** TASK REQUIREMENTS **
(a) In the patch thread, which zone does hot-added memory end up in under the current behavior?
(b) Echo the patch thread starting at "From: Hillf Danton" and ending at "to be added to movable zone defaultly.".
+++ PAGE TEXT
Re: [PATCH V6] mm: memory hot-add: memory can not be added to movable zone defaultly

From: Hillf Danton
Date: Sat Oct 10 2015 - 05:34:29 EST


>
> From: Changsheng Liu <liuchangcheng@xxxxxxxxxx>
>
> After the user config CONFIG_MOVABLE_NODE,
> When the memory is hot added, should_add_memory_movable() return 0
> because all zones including movable zone are empty,
> so the memory that was hot added will be added to the normal zone
> and the normal zone will be created firstly.
> But we want the whole node to be added to movable zone defaultly.
>
> So we change should_add_memory_movable(): if the user config
> CONFIG_MOVABLE_NODE and sysctl parameter hotadd_memory_as_movable and
> the ZONE_NORMAL is empty or the pfn of the hot-added memory
> is after the end of the ZONE_NORMAL it will always return 1
> and all zones is empty at the same time,
> so that the movable zone will be created firstly
> and then the whole node will be added to movable zone defaultly.
++++++
+++ DATASET ENTRIES
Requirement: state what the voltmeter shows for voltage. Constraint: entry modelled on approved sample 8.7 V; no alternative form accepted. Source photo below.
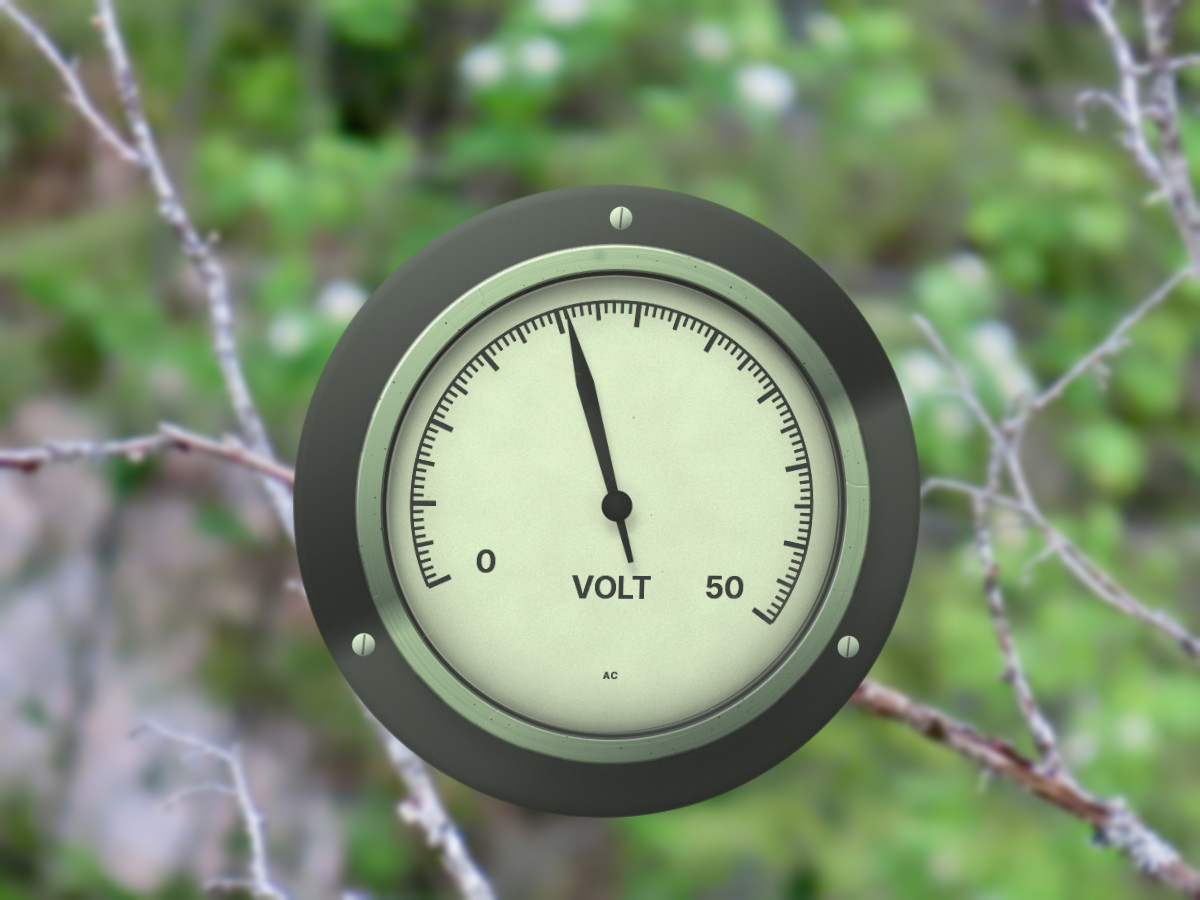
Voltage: 20.5 V
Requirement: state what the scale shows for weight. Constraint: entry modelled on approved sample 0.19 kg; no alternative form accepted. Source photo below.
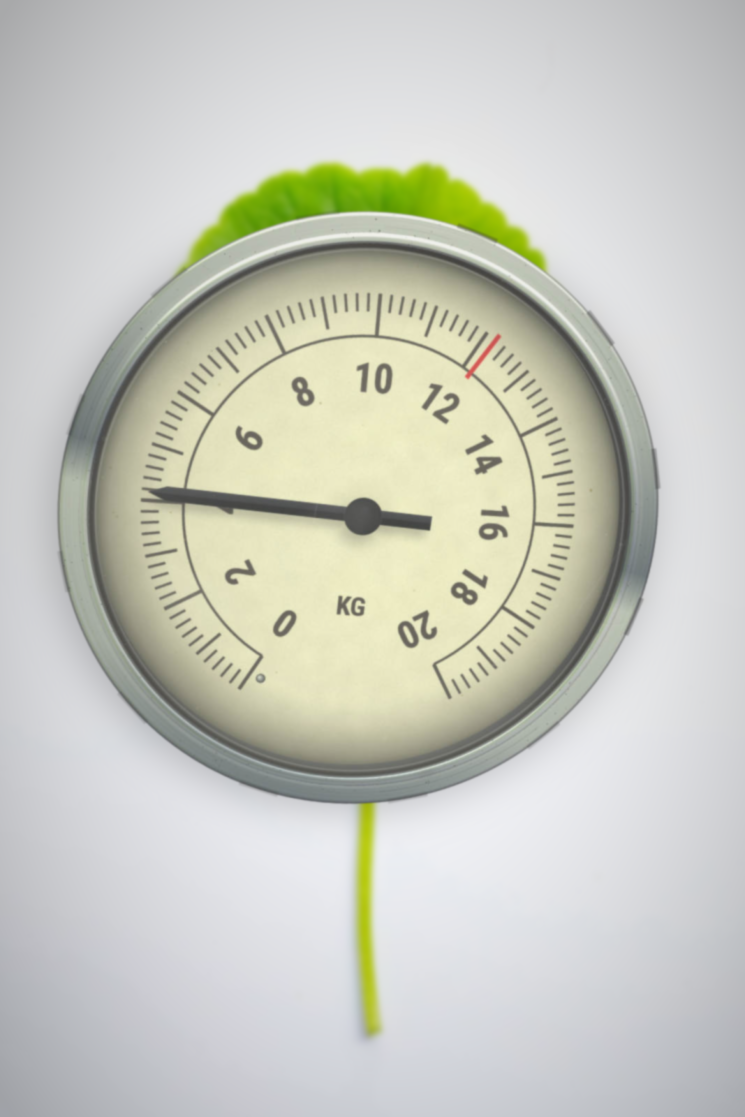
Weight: 4.2 kg
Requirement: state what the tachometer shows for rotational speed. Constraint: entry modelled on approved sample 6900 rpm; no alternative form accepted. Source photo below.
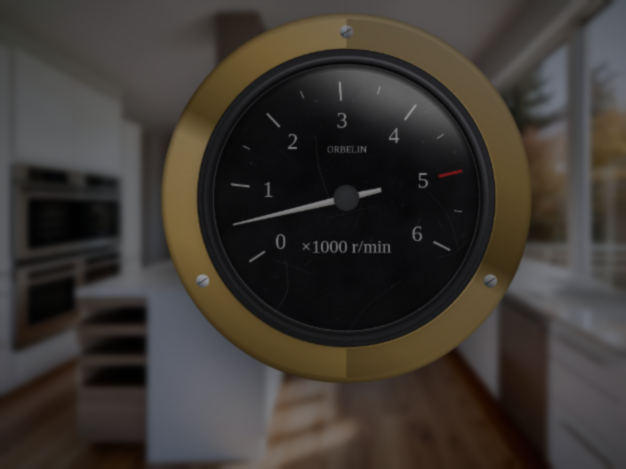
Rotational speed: 500 rpm
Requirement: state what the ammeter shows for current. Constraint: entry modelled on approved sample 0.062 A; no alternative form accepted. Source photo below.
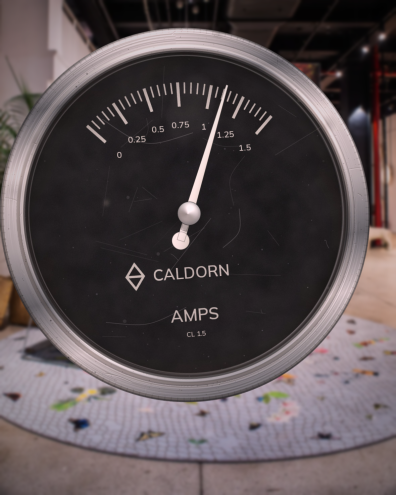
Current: 1.1 A
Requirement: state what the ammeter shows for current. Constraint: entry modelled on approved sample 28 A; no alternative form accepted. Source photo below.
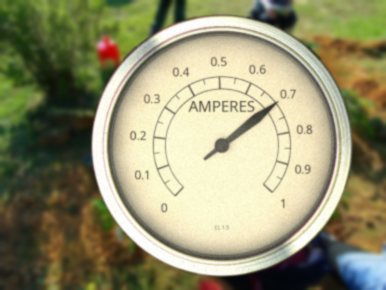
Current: 0.7 A
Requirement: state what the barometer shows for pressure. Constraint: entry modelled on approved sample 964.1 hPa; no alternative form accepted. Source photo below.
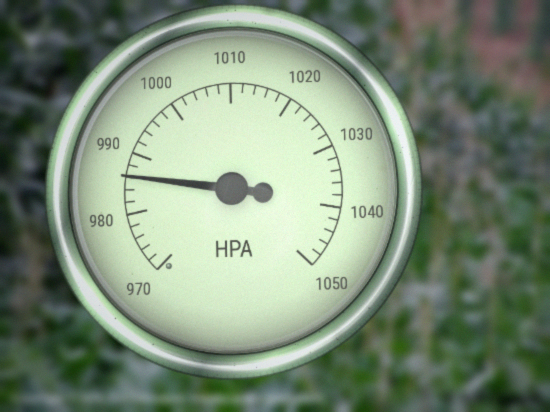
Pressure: 986 hPa
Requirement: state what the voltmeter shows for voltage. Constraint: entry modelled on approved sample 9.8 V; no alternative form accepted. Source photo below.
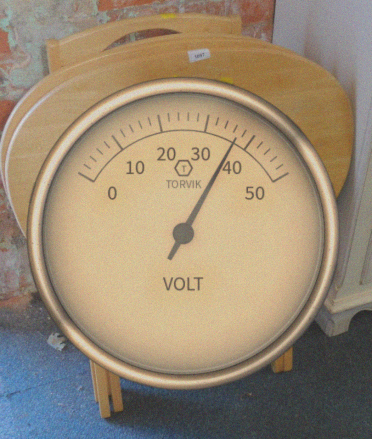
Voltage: 37 V
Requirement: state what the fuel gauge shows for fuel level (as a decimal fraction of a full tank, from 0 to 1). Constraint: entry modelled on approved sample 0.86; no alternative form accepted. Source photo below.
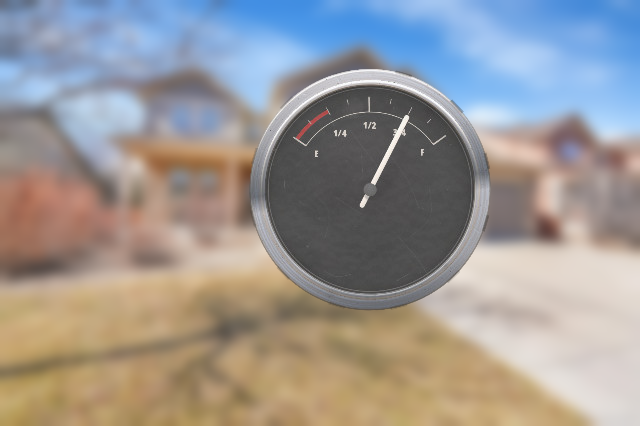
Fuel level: 0.75
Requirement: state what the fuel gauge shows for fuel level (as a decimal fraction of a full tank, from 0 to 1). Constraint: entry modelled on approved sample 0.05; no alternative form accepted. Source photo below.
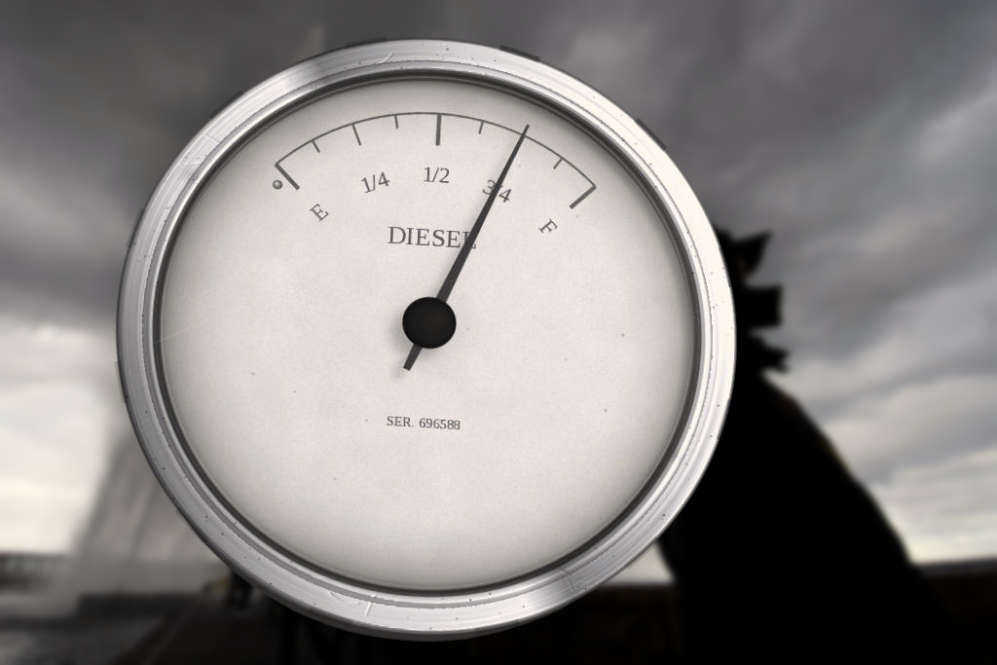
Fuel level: 0.75
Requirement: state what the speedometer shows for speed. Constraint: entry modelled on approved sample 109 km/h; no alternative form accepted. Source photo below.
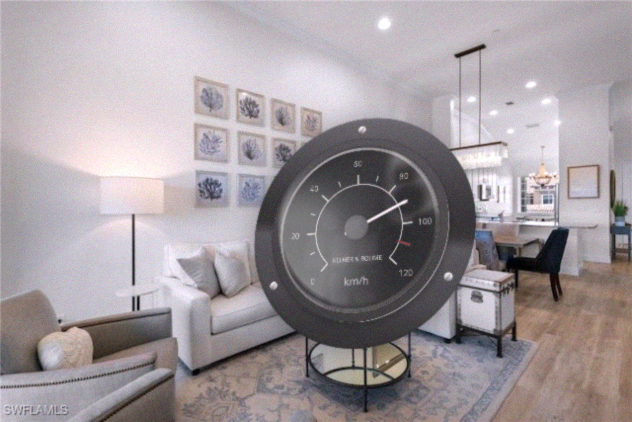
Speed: 90 km/h
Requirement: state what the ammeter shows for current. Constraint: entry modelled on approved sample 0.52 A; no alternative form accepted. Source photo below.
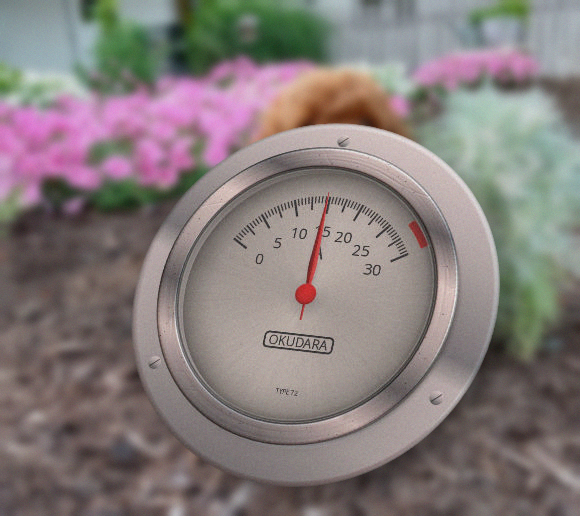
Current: 15 A
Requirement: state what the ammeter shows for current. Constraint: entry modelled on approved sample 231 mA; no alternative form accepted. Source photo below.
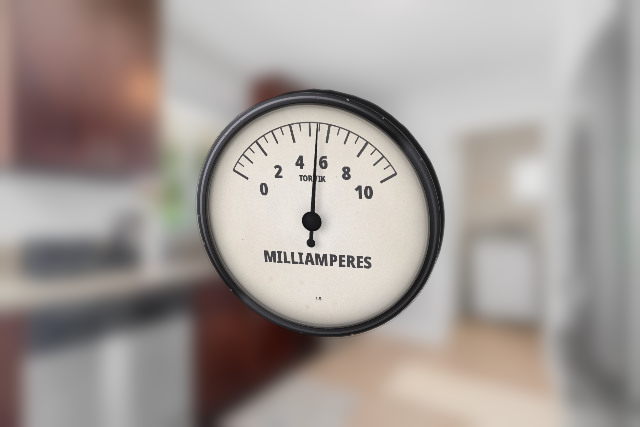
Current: 5.5 mA
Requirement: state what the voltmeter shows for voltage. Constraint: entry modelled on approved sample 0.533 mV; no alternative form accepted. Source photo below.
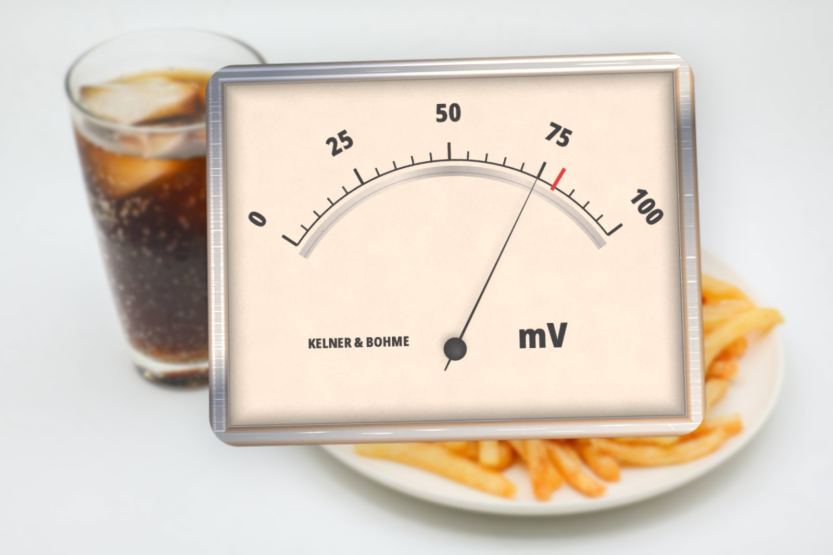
++++++
** ANSWERS FOR THIS EXERCISE **
(a) The normal zone.

(b)
From: Hillf Danton
Date: Sat Oct 10 2015 - 05:34:29 EST


>
> From: Changsheng Liu <liuchangcheng@xxxxxxxxxx>
>
> After the user config CONFIG_MOVABLE_NODE,
> When the memory is hot added, should_add_memory_movable() return 0
> because all zones including movable zone are empty,
> so the memory that was hot added will be added to the normal zone
> and the normal zone will be created firstly.
> But we want the whole node to be added to movable zone defaultly.